David Flynn25 June 2009, 9:33 AM
Microsoft has added another bullet point its brag list of Great Things in Windows 7 – the redesigned box containing the OS can be opened without needing an instruction sheet!
If you’re looking for proof that Windows 7 is Vista done right, you don’t even need to install the OS – just open the retail box. Or, in the case of Vista,
try opening the box.
Eye-catching as it may have been, Vista’s snazzy plastic case was a perfect example of over-engineering and design trumping common sense. (Ironically, you could say the same about the OS itself – it’s as if the packaging was a physical manifestation of the software).
When you get right down to it a box is
meant to be opened, and ideally quickly and easily, so you can get to the thing you actually paid for.

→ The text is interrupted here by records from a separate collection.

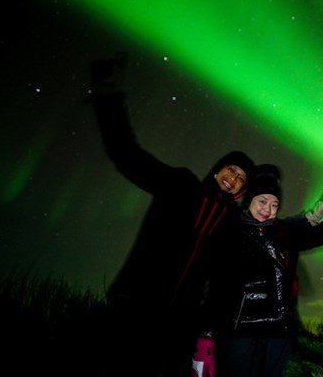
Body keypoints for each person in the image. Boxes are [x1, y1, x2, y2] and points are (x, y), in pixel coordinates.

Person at [87, 53, 256, 377]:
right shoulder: (181, 184)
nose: (233, 178)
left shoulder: (230, 224)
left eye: (241, 179)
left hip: (179, 325)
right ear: (218, 168)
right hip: (134, 308)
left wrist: (206, 334)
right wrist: (107, 96)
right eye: (230, 169)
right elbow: (127, 154)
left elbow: (221, 284)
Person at [195, 164, 323, 377]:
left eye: (274, 204)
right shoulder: (230, 233)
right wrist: (206, 336)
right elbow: (215, 288)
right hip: (240, 332)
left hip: (279, 332)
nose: (267, 209)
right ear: (249, 201)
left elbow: (321, 235)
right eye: (262, 201)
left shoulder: (284, 234)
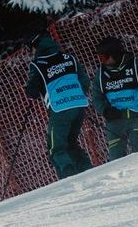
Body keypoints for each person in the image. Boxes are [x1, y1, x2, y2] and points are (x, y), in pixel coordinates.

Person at [27, 32, 97, 178]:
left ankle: (68, 178)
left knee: (55, 148)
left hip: (60, 107)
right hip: (79, 105)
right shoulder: (69, 58)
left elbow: (32, 91)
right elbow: (85, 81)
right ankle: (88, 171)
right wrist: (76, 95)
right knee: (70, 143)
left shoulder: (37, 64)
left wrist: (29, 88)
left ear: (36, 47)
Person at [93, 37, 138, 159]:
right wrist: (105, 110)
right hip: (115, 122)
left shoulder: (135, 65)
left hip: (137, 116)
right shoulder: (101, 74)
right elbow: (96, 97)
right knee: (116, 159)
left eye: (104, 57)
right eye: (99, 58)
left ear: (114, 54)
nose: (102, 61)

Vista turned that on its head, with a needlessly complex and counter-intuitive mechanism which made opening the box more like solving Rubik’s Cube.
So it was almost inevitable that the retail packaging would find itself on the hit list of Windows 7’s many overhauls and back-to-basic processes. And that being the case, it was just as predictable that Microsoft would trumpet the redesigned box.
In yet another breakthrough for Microsoft, the Windows 7 DVD case now opens like – well, like a DVD case.
It’d be funny if it wasn’t so sadly true, but over at the
Windows Team Blog Microsoft spruiker and former Windows fanboy blogger Brandon LeBlanc has revealed that the Windows 7 boxes are now officially ”easy to open”.
“The plastic case opens easily like a standard DVD case and it will have a single easy-to-remove seal at the top - and that’s it!” puffs LeBlanc.
Microsoft has also slimmed down the retail package to just three elements: a lighter plastic case, the paper sleeve and a simple Getting Started Guide.